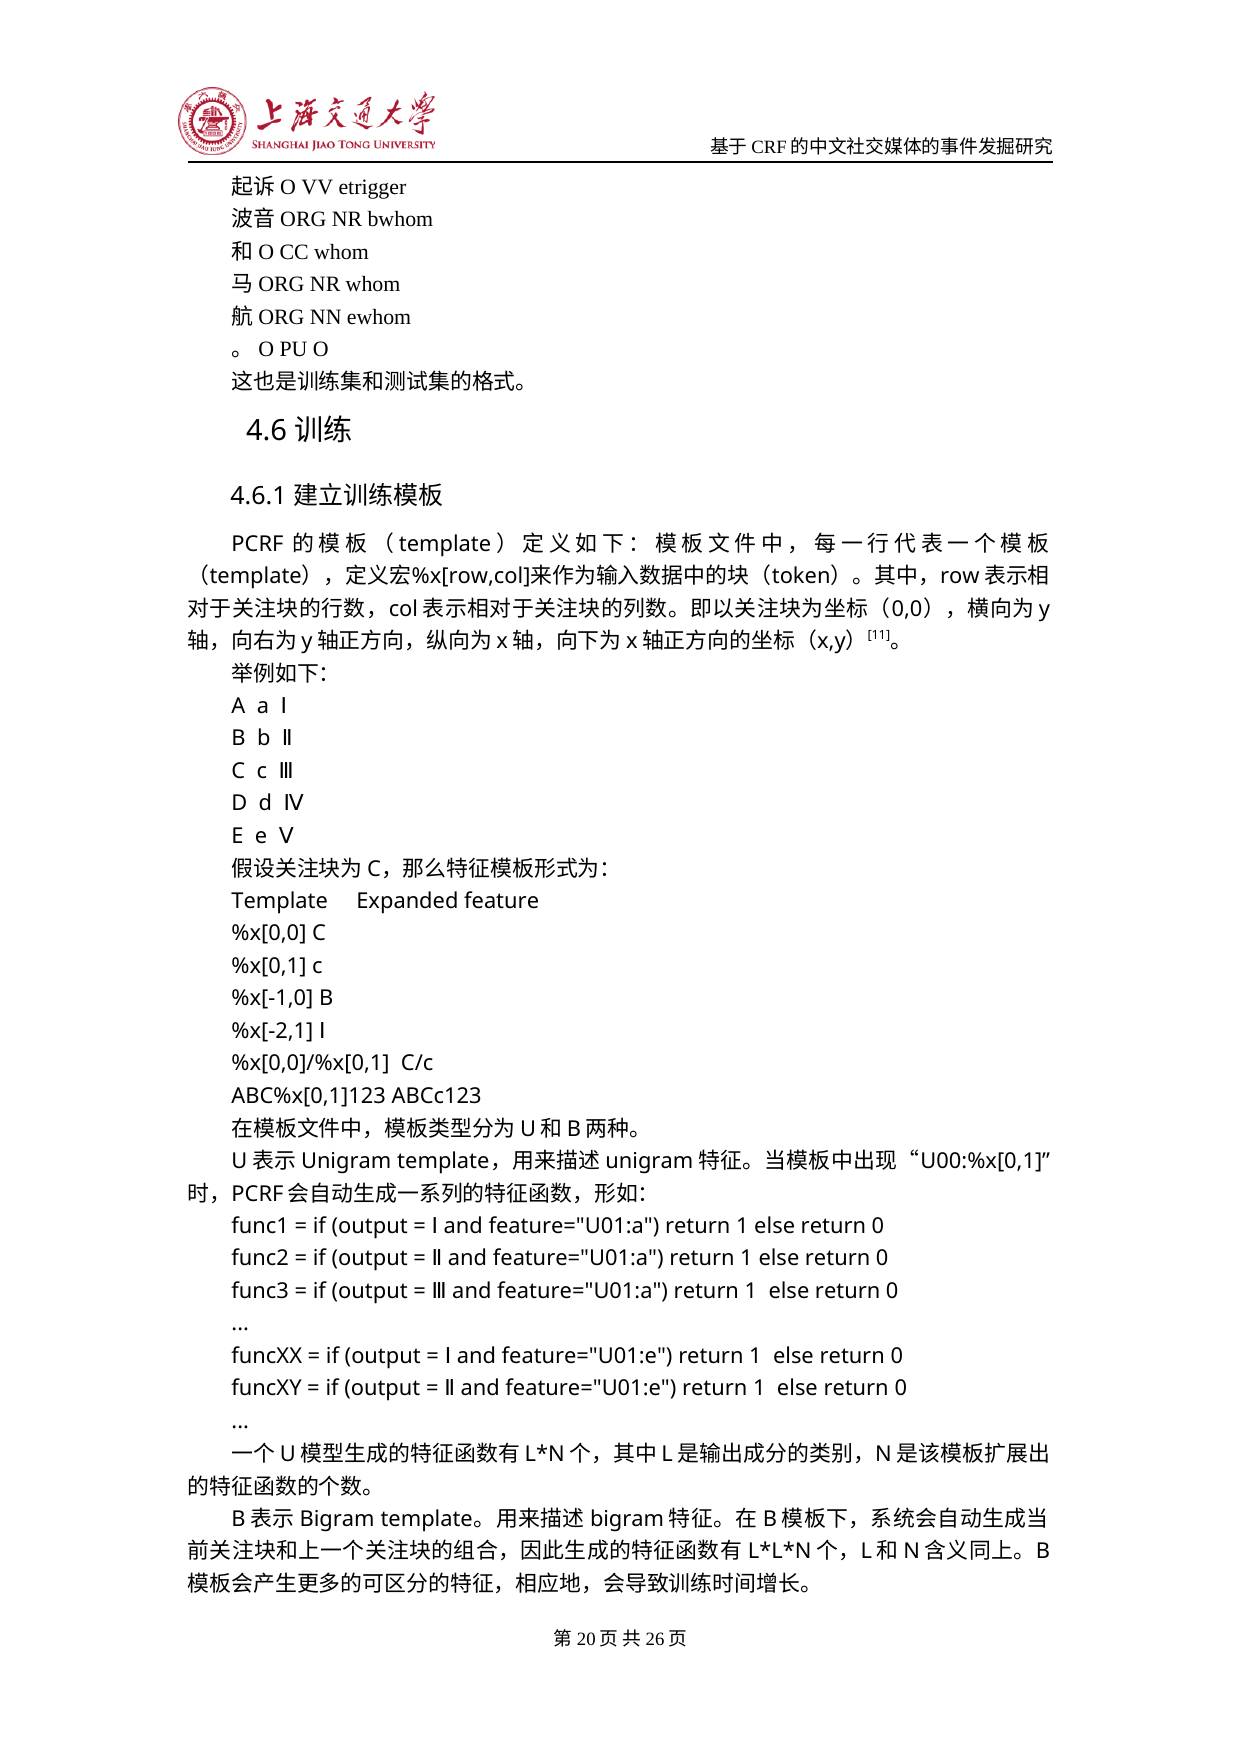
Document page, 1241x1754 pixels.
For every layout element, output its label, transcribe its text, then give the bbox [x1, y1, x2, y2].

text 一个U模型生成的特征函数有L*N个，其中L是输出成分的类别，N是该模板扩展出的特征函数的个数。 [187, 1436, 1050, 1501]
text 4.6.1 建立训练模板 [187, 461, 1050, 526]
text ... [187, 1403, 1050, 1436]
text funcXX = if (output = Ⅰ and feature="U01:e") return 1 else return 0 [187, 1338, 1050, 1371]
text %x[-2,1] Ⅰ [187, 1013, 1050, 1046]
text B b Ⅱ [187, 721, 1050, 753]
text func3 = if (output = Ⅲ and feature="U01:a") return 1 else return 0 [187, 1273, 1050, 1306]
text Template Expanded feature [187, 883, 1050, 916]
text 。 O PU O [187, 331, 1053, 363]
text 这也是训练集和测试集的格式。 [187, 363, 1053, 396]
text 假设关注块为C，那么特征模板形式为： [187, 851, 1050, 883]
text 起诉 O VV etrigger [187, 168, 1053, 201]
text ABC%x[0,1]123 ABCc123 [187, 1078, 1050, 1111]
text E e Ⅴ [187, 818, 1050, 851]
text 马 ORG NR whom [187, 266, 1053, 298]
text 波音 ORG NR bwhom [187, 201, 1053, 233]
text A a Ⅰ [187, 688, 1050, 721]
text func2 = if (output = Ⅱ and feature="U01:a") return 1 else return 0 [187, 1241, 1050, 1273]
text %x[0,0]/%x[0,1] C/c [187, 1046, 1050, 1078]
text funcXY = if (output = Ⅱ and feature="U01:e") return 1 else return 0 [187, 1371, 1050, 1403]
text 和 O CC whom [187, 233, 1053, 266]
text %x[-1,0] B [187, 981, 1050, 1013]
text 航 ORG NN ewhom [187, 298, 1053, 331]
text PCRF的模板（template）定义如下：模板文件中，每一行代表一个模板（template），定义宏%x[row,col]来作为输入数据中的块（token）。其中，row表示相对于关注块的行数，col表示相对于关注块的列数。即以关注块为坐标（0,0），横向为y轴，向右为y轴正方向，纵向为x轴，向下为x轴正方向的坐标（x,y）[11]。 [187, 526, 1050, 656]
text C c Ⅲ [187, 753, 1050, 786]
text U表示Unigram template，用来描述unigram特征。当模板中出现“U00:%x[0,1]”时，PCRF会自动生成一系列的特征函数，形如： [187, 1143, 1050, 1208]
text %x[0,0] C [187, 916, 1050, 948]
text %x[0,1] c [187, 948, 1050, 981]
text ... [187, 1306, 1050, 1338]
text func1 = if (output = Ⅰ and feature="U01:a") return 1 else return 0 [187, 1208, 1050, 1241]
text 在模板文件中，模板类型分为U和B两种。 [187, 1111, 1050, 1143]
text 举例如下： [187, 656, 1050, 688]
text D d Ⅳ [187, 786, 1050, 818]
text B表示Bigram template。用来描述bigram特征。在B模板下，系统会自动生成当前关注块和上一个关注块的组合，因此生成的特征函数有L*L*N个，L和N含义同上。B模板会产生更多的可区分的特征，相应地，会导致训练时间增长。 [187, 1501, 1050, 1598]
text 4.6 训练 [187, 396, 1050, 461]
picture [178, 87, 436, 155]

****

**Your objective**:
Produce a verbatim copy of all records, minus pictures.

**Task solution**:
Document page, 1241x1754 pixels.
For every layout element, output its label, transcribe its text, then give the bbox [x1, y1, x2, y2].

text 一个U模型生成的特征函数有L*N个，其中L是输出成分的类别，N是该模板扩展出的特征函数的个数。 [187, 1436, 1050, 1501]
text 4.6.1 建立训练模板 [187, 461, 1050, 526]
text ... [187, 1403, 1050, 1436]
text funcXX = if (output = Ⅰ and feature="U01:e") return 1 else return 0 [187, 1338, 1050, 1371]
text %x[-2,1] Ⅰ [187, 1013, 1050, 1046]
text B b Ⅱ [187, 721, 1050, 753]
text func3 = if (output = Ⅲ and feature="U01:a") return 1 else return 0 [187, 1273, 1050, 1306]
text Template Expanded feature [187, 883, 1050, 916]
text 。 O PU O [187, 331, 1053, 363]
text 这也是训练集和测试集的格式。 [187, 363, 1053, 396]
text 假设关注块为C，那么特征模板形式为： [187, 851, 1050, 883]
text 起诉 O VV etrigger [187, 168, 1053, 201]
text ABC%x[0,1]123 ABCc123 [187, 1078, 1050, 1111]
text E e Ⅴ [187, 818, 1050, 851]
text 马 ORG NR whom [187, 266, 1053, 298]
text 波音 ORG NR bwhom [187, 201, 1053, 233]
text A a Ⅰ [187, 688, 1050, 721]
text func2 = if (output = Ⅱ and feature="U01:a") return 1 else return 0 [187, 1241, 1050, 1273]
text %x[0,0]/%x[0,1] C/c [187, 1046, 1050, 1078]
text funcXY = if (output = Ⅱ and feature="U01:e") return 1 else return 0 [187, 1371, 1050, 1403]
text 和 O CC whom [187, 233, 1053, 266]
text %x[-1,0] B [187, 981, 1050, 1013]
text 航 ORG NN ewhom [187, 298, 1053, 331]
text PCRF的模板（template）定义如下：模板文件中，每一行代表一个模板（template），定义宏%x[row,col]来作为输入数据中的块（token）。其中，row表示相对于关注块的行数，col表示相对于关注块的列数。即以关注块为坐标（0,0），横向为y轴，向右为y轴正方向，纵向为x轴，向下为x轴正方向的坐标（x,y）[11]。 [187, 526, 1050, 656]
text C c Ⅲ [187, 753, 1050, 786]
text U表示Unigram template，用来描述unigram特征。当模板中出现“U00:%x[0,1]”时，PCRF会自动生成一系列的特征函数，形如： [187, 1143, 1050, 1208]
text %x[0,0] C [187, 916, 1050, 948]
text %x[0,1] c [187, 948, 1050, 981]
text ... [187, 1306, 1050, 1338]
text func1 = if (output = Ⅰ and feature="U01:a") return 1 else return 0 [187, 1208, 1050, 1241]
text 在模板文件中，模板类型分为U和B两种。 [187, 1111, 1050, 1143]
text 举例如下： [187, 656, 1050, 688]
text D d Ⅳ [187, 786, 1050, 818]
text B表示Bigram template。用来描述bigram特征。在B模板下，系统会自动生成当前关注块和上一个关注块的组合，因此生成的特征函数有L*L*N个，L和N含义同上。B模板会产生更多的可区分的特征，相应地，会导致训练时间增长。 [187, 1501, 1050, 1598]
text 4.6 训练 [187, 396, 1050, 461]
picture [178, 87, 436, 155]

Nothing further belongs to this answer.